Fuzzy search on set of names to find similar names by comparing each name with all others

Hello Knime Experts!

I am fairly new to KNIME and I have been working with this tool since past 2 months now.
I have a doubt on fuzzy matching (text processing).
I have set of 600 names as a column (first name, middle name- optional and last name).
I want to get all the set of similar strings from this column. I did find few workflows which does this but it does by comparing one name of one column with another name in different columns.
I am not sure of any discussion relating to getting set of similar words from one column.
The algorithm of fuzzy search to be used should preferably be an algorithm which gives percentage of similarity like cosine similarity.

I do not have any words to compare the name field with.
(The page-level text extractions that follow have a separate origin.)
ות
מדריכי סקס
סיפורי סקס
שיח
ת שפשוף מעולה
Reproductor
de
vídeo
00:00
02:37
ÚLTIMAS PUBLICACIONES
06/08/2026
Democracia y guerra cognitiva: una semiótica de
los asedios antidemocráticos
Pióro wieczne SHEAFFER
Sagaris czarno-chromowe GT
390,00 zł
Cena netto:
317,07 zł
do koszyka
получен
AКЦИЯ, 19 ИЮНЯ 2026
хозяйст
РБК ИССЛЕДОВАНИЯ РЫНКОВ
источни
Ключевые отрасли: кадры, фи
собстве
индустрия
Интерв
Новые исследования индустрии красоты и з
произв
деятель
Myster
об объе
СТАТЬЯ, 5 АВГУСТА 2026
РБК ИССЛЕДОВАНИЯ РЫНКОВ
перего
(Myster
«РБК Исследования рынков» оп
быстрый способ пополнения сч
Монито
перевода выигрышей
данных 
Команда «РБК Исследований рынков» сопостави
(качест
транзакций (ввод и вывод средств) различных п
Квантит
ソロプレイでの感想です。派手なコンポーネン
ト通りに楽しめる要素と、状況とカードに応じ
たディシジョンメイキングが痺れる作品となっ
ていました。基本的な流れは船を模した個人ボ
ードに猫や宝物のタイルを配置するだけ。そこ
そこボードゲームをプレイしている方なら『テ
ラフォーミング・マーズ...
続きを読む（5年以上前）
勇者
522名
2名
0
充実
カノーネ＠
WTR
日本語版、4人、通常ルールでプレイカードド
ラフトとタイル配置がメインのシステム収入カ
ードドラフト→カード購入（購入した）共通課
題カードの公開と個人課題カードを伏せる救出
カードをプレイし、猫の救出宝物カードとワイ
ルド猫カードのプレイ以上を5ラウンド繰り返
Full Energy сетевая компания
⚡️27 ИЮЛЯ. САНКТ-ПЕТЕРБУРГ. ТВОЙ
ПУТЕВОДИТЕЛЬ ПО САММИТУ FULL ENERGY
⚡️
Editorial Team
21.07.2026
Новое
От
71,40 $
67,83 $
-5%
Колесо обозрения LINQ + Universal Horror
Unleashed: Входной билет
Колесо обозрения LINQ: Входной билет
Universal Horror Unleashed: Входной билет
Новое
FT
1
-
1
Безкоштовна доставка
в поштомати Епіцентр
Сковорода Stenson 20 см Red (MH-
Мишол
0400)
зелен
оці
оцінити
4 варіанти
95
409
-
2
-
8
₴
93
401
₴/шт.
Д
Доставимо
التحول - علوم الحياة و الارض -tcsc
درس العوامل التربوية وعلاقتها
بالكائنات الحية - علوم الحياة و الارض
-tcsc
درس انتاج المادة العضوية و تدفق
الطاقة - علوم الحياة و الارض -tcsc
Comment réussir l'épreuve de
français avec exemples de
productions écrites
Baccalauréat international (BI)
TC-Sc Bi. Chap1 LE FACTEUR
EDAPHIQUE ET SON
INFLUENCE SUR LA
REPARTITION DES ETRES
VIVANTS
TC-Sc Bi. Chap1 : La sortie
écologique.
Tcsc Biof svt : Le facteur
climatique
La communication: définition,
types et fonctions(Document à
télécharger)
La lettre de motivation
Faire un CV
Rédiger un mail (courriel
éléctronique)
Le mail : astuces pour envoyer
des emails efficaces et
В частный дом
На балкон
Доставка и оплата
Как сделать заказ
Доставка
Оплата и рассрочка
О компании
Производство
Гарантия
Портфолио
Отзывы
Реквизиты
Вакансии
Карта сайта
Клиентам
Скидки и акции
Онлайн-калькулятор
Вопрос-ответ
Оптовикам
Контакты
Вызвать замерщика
I have a single column with full name of people and I need to get set of similar words from these itself, so each name should be compared to all other 599 words and the set of words which are similar are to be marked as similar and those words are then checked with percentage of similarity it holds.

Kindly help me resolve this or direct me to any document/discussion which helps in the same.

Thanks in advance!
Mahima

1 Like

You can try HansS solution here

3 Likes

hy @mahima_goyal can you provide some sample data set so that we can create an example for you?

thank you

Hey @natanaeldgsantos
Thanks for the quick reply!
Sure I am sending it some sample data here (with very less data set).
Attaching screenshot from excel along with excel file which describes what I need as output:


Book1.xlsx (9.5 KB).

I hope this clears what problem I am trying to resolve here.

Thanks in advance!
Mahima.

1 Like

@izaychik63 Thanks alot for this discussion link, I will go through this once to see if this resolves my problem :slight_smile:

hi @mahima_goyal

Attached I send an example workflow

This Workflow compares each register with the others, calculating the distance or similarity between them.

Always returns all similar ones above 50%

each of the algorithms is optimized to consider case sensitive when performing the calculations.

I use a flow variable to force the comparison of each record with all others in the column, assigning the number of records in the table to the “Neighbor Count” field of the Similiarity Search node.

please check if the example is useful for your need.

thanks
new Fuzzy.knwf (79.7 KB)

2 Likes

@natanaeldgsantos , interesting solution. On other side dimensions extraction looks too complex. Please see alternative below

3 Likes

@natanaeldgsantos Thanks alot for the solution this helps too and also the solution given by @izaychik63 also is useful for the same and seems more simple to me :slight_smile:
Thanks alot to all you experts!!

This topic was automatically closed 7 days after the last reply. New replies are no longer allowed.